Companies have been pursuing innovation for as long as they existed, as designing a new compelling product or service is at the heart of value creation.
Only in recent years has innovation become a discipline in its own right and has required a dedicated function within the organisation. Companies have always had R&D departments and Labs, but an innovation function? Why and anticipating what benefits?
The reason has probably to do with the realisation that there are many ways to carry out innovation in the corporate world. Technology is important, but there are many other ways to innovate: in the organisation, in the business model, looking around at other industries or competitors for different and improved ways to do business.
The Open Innovation movement and the case study of the Xerox Labs in Silicon Valley have also thought an important lesson: innovation shall not exclusively happen inside the company and initiatives born inside a company often accrue value somewhere else. Sometimes by design, other times unexpectedly.
Opening up your innovation funnel to a global network of potential contributors is at the core of the value creation of the Open Systems. Sourcing externally new potential initiatives is also a very cost effective alternative to investing directly to generate them.
As a result, many companies have in the last ten years and with different speeds and articulations adopted the open paradigm, ending up in creating and feeding some type of corporate innovation funnel. It typically starts by looking inward to exploit untapped contributions from the employees and to stimulate a more entrepreneurial mindset in the workforce – often under the sponsorship of the human resource function.
Managing the innovation funnel
The adoption of a stage and gate approach follows where ideas are discussed and fine tuned at team level. They are further analysed collectively at company level and selected for early stage development, where domain experts typically mentor the founding team into developing some type of MVP – minimum viable product.
At the end of the funnel the company is often left with a set of initiatives but very few ideas of what to do next. The employees have dedicated to the task time carved out from their daily responsibilities, the ideas have an MVP but their potential is yet to be fully tested and some of those are not aimed at value realisation in first place.
The end of the funnel conundrum
Nowadays most companies are pressed by the economic climate and the constant drive for results: where to focus innovation efforts is what really matters.
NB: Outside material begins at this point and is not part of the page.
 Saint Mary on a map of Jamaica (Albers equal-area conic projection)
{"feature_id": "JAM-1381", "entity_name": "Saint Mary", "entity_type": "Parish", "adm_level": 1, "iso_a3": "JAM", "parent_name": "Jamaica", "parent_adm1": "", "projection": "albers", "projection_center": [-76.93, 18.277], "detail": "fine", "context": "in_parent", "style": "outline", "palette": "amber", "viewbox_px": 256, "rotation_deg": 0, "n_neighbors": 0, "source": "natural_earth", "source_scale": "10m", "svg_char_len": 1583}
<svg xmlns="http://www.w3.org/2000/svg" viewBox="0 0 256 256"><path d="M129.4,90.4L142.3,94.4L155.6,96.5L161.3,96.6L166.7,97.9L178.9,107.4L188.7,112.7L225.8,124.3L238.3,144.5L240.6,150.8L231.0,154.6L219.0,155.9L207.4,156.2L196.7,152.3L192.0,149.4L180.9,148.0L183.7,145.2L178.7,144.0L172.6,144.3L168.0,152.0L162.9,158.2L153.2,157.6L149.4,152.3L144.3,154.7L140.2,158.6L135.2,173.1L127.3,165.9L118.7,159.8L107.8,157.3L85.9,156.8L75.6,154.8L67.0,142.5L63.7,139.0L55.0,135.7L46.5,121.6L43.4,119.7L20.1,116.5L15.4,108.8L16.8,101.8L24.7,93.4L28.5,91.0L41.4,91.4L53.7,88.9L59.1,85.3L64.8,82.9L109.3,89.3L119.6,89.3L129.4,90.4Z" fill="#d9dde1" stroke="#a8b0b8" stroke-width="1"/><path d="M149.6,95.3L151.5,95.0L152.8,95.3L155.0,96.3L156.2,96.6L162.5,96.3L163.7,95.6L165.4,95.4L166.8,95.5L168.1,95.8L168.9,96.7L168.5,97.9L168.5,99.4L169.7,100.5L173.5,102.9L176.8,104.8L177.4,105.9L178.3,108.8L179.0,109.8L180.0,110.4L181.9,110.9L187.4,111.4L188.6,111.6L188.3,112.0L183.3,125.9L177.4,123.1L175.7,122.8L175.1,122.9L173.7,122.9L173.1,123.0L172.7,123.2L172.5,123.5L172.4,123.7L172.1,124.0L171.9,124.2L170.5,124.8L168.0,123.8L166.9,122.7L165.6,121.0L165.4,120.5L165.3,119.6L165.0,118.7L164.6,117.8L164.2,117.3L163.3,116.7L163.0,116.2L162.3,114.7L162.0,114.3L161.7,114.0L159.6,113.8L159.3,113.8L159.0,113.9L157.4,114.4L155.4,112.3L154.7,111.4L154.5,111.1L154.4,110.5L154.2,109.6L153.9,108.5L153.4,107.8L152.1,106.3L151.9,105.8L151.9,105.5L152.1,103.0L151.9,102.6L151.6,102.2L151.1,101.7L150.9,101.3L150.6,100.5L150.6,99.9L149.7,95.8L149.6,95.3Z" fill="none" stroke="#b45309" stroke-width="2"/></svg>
How does a company screen out low-potential innovation and how can it make sure it’s investing time and effort in transformative projects with sizeable results?
The recipe is not straightforward and very much dependant on the characteristics of the company. Innovation is not a one-size-fits-all endeavour, and the best approach for each company depends on an array of variables: its market, its competencies, its ambition, its development level along the innovation savviness curve.
There is nonetheless a set of common recommendations that might be suitable for most companies:
- Innovation strategy: have a clear innovation strategy in mind. There is no progress toward an objective, if the objective is unclear
- screen out weed from grass: a proper set of selection criteria can generate the right conditions for meaningful innovation
- boost your creativity by tapping as much as possible on an extended network of contributors
- define your end-of-the-funnel processes: moving the MVP to next stage of the development often requires new capabilities. Depending on the type of company, financial resources, new skills, an improved entrepreneurial mindset, a business partner, a target client, business building competencies could all be relevant to make the innovation initiative successful.
- Define your KPIs: closely related to progress toward your objective is the ability to measure this progress
- Be flexible: some of the initiatives will be best left inside the company to mature, others best suited to develop outside the company. Certain initiatives might hit the market too soon, others find the market is already crowded in that space. A different solution and set up might be required for each initiative
The best way to anticipate the end of the funnel conundrum is to anticipate and get structured around it.
A careful analysis of the context of the company will be required and an evaluation of new partnerships or the development of new competencies. Many different tools and instruments are available (accelerators, corporate venture capital, incubators, M&A activity, IP management, corporate venture builder) with each of these options carrying pros and cons for the company and the specific innovation initiative. The best is to be prepared in advance.